African-American Baptist official

Lacey Kirk Williams (July 11, 1871, Eufaula, Alabama - October 29, 1940) was an African-American who served as President of the National Baptist Convention from 1922 to 1940 and as Vice President of the World Baptist Alliance between 1928 and 1940. He died in an aeroplane crash in 1940.

Williams was born in 1871 on the Shorter Plantation near Eufaula, Alabama, to Levi and Elizabeth Williams, who had formerly been enslaved. The family migrated to Texas in 1878.

After being educated at Bishop College in Texas and Arkansas Baptist College, he was ordained to the ministry in 1894 at the Thankful Baptist Church in Pitt Bridge, Texas. In 1910 he became pastor of the Mt. Gilead Baptist Church in Fort Worth.

In 1916 he became pastor of the Mt. Olivet Baptist Church in Chicago. The church grew rapidly over the next decade due to the growing population of African Americans migrating from the South during and after World War I, as well as Williams' dynamic, activist style that appealed to many of the new arrivals. The church grew to become the largest African American church in Chicago and one of the largest in the United States.

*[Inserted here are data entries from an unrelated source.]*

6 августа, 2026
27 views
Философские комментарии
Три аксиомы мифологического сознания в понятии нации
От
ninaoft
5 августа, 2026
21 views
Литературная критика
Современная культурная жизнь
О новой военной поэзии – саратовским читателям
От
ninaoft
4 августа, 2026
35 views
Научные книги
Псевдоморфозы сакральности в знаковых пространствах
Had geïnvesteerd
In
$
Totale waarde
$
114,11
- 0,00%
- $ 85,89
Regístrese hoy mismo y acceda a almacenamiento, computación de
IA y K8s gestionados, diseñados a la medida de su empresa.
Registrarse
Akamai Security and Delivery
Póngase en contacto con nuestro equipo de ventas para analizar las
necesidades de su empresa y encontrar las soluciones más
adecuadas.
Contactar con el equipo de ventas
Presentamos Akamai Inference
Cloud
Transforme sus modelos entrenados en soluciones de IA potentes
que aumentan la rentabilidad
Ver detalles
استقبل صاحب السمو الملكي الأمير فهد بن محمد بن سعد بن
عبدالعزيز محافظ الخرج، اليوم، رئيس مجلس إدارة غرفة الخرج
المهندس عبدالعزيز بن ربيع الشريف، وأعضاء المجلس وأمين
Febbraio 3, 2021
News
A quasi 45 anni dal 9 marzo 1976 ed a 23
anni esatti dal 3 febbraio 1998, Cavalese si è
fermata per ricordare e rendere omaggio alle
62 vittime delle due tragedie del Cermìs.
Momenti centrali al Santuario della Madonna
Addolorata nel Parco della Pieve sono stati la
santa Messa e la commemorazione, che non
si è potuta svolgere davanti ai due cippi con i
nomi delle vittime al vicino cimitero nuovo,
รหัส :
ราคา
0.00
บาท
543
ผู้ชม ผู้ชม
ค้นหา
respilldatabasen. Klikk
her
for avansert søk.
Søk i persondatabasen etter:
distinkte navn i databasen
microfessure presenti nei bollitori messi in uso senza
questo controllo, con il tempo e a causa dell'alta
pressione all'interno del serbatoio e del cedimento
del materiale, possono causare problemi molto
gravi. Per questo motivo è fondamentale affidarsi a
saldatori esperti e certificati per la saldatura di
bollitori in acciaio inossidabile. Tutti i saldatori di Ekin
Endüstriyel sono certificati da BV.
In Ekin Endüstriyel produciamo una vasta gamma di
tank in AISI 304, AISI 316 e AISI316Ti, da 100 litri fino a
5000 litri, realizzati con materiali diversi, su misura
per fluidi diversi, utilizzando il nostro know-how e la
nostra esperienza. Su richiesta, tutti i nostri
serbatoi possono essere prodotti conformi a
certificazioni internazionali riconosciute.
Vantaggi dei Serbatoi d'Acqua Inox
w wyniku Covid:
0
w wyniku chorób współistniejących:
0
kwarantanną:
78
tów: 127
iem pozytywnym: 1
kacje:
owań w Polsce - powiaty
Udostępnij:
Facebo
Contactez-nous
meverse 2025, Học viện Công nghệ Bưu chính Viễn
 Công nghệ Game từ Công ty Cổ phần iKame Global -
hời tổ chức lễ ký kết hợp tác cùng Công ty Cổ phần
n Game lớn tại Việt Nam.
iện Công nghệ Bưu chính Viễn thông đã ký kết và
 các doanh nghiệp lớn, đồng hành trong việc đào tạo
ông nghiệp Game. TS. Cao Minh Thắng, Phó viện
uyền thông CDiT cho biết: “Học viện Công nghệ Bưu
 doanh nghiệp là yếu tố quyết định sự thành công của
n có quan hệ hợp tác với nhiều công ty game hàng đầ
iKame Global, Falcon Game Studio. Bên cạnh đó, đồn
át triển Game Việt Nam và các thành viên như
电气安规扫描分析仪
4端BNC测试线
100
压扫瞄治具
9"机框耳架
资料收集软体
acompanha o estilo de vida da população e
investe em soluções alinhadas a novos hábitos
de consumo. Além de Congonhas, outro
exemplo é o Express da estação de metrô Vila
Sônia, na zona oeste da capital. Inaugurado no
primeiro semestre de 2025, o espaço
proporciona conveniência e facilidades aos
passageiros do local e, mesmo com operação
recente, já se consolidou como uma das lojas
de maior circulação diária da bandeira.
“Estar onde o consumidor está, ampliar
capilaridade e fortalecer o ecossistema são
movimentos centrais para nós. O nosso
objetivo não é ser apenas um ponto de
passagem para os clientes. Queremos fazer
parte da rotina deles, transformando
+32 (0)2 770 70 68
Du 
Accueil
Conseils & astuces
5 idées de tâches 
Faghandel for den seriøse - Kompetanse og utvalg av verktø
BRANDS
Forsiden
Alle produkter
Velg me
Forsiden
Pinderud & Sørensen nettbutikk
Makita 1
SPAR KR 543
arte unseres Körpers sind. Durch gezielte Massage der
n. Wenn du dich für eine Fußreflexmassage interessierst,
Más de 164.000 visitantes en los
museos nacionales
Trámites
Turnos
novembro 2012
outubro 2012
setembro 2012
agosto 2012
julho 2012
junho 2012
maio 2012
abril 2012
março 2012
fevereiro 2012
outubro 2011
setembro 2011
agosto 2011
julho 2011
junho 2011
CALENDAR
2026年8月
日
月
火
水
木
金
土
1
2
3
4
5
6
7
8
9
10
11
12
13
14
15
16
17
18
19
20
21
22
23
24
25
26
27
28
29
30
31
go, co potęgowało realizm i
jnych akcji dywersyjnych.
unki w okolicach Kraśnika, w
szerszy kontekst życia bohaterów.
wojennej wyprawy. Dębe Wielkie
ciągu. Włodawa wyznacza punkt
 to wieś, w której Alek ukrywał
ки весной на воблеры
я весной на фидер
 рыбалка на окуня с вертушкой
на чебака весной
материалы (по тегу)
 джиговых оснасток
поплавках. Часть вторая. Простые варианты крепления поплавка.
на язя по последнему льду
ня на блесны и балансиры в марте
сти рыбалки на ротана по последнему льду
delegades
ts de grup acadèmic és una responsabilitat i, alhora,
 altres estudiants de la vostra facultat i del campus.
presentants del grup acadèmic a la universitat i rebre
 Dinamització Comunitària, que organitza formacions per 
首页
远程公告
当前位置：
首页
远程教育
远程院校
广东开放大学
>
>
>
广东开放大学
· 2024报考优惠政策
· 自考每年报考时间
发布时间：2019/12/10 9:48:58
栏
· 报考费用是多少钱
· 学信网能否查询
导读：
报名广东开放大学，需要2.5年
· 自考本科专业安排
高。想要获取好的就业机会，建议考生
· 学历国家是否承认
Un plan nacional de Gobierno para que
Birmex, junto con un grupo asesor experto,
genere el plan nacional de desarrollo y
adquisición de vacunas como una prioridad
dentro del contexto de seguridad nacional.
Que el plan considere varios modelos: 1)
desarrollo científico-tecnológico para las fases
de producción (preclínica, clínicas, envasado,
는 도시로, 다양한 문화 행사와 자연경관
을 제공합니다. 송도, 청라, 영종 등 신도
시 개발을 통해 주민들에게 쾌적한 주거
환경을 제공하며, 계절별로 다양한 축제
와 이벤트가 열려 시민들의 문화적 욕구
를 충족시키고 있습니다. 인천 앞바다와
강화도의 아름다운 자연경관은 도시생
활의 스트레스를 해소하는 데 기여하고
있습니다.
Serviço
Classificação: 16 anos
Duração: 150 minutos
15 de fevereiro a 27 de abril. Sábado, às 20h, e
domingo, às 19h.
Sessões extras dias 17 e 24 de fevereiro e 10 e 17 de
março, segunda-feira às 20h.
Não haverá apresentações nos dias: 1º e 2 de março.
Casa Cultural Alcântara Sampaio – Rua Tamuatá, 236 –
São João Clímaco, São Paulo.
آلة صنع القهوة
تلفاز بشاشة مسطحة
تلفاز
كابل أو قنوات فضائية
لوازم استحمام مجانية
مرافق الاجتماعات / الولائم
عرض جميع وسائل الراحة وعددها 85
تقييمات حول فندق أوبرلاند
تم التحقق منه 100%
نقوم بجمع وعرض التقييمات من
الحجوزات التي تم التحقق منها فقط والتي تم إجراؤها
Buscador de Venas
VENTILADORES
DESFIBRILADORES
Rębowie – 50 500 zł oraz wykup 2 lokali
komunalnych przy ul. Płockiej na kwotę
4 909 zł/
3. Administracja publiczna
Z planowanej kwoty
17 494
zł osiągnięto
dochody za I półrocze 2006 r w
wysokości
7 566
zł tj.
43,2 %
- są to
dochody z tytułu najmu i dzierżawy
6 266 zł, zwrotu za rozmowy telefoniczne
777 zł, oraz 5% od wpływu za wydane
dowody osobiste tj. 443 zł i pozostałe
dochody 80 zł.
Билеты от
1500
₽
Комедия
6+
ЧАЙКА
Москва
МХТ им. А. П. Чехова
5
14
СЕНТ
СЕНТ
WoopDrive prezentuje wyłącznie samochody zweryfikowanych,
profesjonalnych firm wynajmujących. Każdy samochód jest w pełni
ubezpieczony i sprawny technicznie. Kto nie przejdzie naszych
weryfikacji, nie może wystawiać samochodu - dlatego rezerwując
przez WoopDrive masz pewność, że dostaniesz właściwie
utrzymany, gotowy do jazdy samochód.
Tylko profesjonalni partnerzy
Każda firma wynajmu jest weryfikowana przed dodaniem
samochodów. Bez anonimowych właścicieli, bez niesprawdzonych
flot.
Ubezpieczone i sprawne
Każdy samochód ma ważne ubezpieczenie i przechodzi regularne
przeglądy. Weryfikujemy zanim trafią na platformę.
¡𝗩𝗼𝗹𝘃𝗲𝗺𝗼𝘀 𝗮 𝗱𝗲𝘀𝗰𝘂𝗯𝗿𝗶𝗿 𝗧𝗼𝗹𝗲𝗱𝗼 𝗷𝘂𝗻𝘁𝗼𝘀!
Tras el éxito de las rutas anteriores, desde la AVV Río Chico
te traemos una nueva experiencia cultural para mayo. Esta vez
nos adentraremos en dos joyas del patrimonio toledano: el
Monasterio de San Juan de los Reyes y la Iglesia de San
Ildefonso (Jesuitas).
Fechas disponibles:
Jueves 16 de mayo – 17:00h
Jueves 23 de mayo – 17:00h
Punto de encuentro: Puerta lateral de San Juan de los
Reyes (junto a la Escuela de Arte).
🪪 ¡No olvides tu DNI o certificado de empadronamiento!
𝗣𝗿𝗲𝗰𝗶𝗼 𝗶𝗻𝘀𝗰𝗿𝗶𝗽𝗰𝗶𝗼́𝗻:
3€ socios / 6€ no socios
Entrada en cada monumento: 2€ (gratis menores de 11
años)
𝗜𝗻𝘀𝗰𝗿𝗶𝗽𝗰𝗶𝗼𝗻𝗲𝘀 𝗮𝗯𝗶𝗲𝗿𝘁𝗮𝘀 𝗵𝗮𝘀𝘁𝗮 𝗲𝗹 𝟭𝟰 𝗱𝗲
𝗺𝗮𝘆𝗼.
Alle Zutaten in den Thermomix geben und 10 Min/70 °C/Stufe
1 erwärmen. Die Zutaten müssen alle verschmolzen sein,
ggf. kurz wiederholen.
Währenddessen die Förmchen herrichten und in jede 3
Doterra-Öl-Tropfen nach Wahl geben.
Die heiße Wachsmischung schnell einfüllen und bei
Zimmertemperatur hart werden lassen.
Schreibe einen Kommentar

In 1919 he was appointed to the Chicago Commission on Race Relations.

In 1922 he assumed the presidency of the National Baptist Convention. Under his leadership, the National Baptist Convention established an interracial alliance, which Williams called a "cooperative," with the American Baptists, a white denomination, that contributed greatly to the growth of the National Baptist Convention and to the black community as a whole. The success of the denomination led to his appointment as Vice President of the World Baptist Alliance in 1928. He continued to serve as president of the National Baptist Convention until his death.

Williams died in a plane crash on October 29, 1940. Williams was heading to a Republican rally for Wendell Willkie in Flint alongside fellow minister William Haynes when the charter plane they were travelling on crashed near Olivet, Michigan.